▶ **Document passage**:
★ ★ ★ ★ ★ ★ ★

Other teachers’ back-to-school excitement has likewise been tainted by male students spewing incredibly sexist hate during class, which they attribute to Tate’s influence. One teacher posted on TikTok about her male sixth grader fat-shaming a female classmate and telling her “she’s like every other girl in the world and that she uses men to get money, and at least he’s a hard-working man and that he works for his money.” Another took to the Reddit thread r/Teachers to share how her male students were “literally refusing to do assignments if it’s sourced from a woman,” because “‘women should only be housewives.’” In New Zealand, a teacher reported that her 13- to 15-year-olds said “women who are sexually assaulted are ‘asking for it’ due to ‘what they wear’” and that “‘if a woman has had abortions already she loses the right use the statement ‘her body her choice.’”

Part of Tate’s appeal is how well he’s mastered the art of “virtual manhood acts” (VMAs), a term sociologists Dr. Mairead Moloney and Dr. Tony Love of the University of Kentucky coined in 2018 after #TheFappening to describe how masculinity is embodied on the internet. VMAs consists of four main tenets: (1) presenting masculinity, (2) enforcing hegemonic gender norms, (3) oppressing women, and (4) policing other men to adhere to a very strict, traditional definition of masculinity. Tate embodies all of this quite flawlessly, down to the dark shades he wears on camera, which “prevent the showing of any emotion that is not masculine,” Moloney pointed out.

I think Andrew Tate has radicalized a large group of lonely young men and told them, ‘Your loneliness is not your fault. It’s women’s fault.’

Given our willingness to (rightly) criticize white cisgender heterosexual masculinity, it makes total sense that young boys, who are undergoing an intense developmental period where hormones and external pressure can easily destabilize their sense of self, would gravitate towards Tate to regain a sort of societal control—a restoration of the traditional gender hierarchy, if you will. “Virtual manhood acts always advantage men at the expense of women,” Moloney told Jezebel. “It’s a form of power currency. And if you can align yourself with this dominant ideology, and if you can enact this dominant ideology, then by definition, right off the bat, you’re more powerful than women.” We’d be remiss not to take seriously the appeal of easy money for boys and young men, too, given how inextricably linked capitalism and the patriarchy are. Hustler University 2.0’s homepage literally touted: “No job, but still money arriving into your bank account – YES or NO?” For many, the obvious answer is yes.

★ ★ ★ ★ ★ ★ ★

▶ **Exercise task**: Extend the passage about Andrew Tate's influence on boys and young men, picking up after its final sentence. The records come from a different source than the passage above.

★ ★ ★ ★ ★ ★ ★

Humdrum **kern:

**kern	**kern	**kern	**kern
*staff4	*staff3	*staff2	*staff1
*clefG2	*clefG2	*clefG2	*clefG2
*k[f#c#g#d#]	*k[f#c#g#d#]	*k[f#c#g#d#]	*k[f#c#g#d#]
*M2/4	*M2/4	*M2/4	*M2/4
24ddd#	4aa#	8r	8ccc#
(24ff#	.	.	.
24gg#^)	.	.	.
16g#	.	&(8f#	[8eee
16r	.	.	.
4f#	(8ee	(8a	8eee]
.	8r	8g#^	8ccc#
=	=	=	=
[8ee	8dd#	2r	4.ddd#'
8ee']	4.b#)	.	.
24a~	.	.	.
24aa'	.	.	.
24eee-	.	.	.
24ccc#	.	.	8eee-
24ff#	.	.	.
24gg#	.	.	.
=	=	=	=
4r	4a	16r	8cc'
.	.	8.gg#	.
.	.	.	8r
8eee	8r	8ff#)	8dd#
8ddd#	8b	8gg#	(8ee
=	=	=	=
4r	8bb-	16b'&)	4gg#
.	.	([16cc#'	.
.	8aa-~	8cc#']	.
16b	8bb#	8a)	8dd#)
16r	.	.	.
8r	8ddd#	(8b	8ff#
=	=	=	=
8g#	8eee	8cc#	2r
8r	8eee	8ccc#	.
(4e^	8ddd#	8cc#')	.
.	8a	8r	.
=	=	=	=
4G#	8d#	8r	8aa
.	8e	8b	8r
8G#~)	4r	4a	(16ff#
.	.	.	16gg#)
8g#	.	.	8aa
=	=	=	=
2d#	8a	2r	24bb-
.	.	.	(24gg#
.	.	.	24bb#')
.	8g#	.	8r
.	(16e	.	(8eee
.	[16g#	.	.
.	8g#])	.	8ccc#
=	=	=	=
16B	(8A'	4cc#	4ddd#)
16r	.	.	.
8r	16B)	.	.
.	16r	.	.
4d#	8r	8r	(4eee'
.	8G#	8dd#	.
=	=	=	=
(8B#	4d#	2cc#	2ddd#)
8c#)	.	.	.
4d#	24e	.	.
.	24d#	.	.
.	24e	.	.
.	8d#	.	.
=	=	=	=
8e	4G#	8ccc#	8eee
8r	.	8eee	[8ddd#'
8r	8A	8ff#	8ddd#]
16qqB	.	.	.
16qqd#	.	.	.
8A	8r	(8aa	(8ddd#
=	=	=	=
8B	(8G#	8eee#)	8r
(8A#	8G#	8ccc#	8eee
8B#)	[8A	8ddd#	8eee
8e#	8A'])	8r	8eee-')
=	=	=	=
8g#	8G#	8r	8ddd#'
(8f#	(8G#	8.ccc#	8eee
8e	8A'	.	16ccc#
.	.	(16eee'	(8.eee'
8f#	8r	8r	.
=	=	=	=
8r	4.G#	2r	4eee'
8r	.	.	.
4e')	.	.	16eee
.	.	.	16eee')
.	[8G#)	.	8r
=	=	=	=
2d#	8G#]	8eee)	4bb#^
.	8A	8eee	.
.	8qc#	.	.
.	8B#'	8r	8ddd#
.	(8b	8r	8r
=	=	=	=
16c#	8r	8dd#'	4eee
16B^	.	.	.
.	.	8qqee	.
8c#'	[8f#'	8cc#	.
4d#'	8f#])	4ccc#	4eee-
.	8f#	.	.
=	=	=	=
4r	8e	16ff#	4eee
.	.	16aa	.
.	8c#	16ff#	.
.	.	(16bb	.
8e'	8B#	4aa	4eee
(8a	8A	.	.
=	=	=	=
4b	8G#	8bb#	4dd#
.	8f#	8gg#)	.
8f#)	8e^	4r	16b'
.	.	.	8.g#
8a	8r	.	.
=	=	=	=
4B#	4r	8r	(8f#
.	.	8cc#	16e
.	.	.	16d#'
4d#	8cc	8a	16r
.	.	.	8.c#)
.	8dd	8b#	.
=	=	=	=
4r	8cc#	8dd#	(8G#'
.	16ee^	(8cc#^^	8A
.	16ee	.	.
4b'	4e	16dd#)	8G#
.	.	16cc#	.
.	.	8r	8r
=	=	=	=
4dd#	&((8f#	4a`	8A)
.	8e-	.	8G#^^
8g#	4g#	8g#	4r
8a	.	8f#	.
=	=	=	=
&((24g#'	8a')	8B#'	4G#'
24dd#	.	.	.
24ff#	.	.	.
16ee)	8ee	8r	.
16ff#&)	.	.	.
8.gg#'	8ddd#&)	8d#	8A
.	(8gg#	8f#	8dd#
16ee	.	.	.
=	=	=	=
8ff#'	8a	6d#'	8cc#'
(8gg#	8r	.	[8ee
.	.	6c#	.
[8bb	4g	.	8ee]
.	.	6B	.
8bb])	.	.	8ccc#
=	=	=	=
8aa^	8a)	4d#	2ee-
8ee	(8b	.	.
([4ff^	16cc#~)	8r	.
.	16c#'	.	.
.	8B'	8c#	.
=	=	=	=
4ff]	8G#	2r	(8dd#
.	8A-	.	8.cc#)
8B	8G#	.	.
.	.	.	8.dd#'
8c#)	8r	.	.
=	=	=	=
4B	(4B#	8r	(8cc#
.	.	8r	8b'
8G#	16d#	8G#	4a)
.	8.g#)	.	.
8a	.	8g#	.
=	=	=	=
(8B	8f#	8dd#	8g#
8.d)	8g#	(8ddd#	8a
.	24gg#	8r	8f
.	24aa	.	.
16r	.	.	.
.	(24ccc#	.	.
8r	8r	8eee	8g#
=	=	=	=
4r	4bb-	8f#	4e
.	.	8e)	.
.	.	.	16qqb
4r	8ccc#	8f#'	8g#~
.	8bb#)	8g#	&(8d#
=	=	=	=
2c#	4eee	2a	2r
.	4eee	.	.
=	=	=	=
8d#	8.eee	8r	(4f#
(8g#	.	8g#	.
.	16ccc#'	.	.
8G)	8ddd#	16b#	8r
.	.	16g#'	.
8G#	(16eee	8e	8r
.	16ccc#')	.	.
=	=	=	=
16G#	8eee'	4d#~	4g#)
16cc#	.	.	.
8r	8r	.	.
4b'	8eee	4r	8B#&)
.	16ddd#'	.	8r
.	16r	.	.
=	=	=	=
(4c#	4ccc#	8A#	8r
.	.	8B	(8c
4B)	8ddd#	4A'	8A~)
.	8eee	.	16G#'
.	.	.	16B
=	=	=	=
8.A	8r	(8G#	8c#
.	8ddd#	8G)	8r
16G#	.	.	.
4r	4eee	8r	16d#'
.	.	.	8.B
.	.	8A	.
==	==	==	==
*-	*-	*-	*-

★ ★ ★ ★ ★ ★ ★

▶ **Task result**:
In part, Rizza believes that what young men are really looking for is social connection with their peers. “I think Andrew Tate has radicalized a large group of lonely young men and told them, ‘Your loneliness is not your fault. It’s women’s fault. It’s not your behavior that’s the problem, it’s women’s behavior. It’s not your values that are the problem, it’s these new age, liberal, societal values, and that’s why you can’t get girls, and the only way to get girls is to oppress them. The only way to make money is to go back to these old traditional ways of thinking,’” she said. “I think it’s a cop out, and a lot of young men fall for it.”

While Tate’s reign may have started on the internet, it’s undeniable that his influence has trickled into the very real classrooms where teachers are working hard to teach their students about compassion and inclusivity. The Instagram account @the.unteachables even created a guide for teachers on what to do when Tate is brought up in the classroom: “Open up a conversation so you can guide in a way that informs and educates,” it advises. The sad reality is, Tate’s influence won’t stop there. “These young people, if they manage to get into university, we’re going to start seeing them in post secondary, we’re going to start seeing them in the workplace,” Rizza said. ‘It’s going to be a boys club all over again.”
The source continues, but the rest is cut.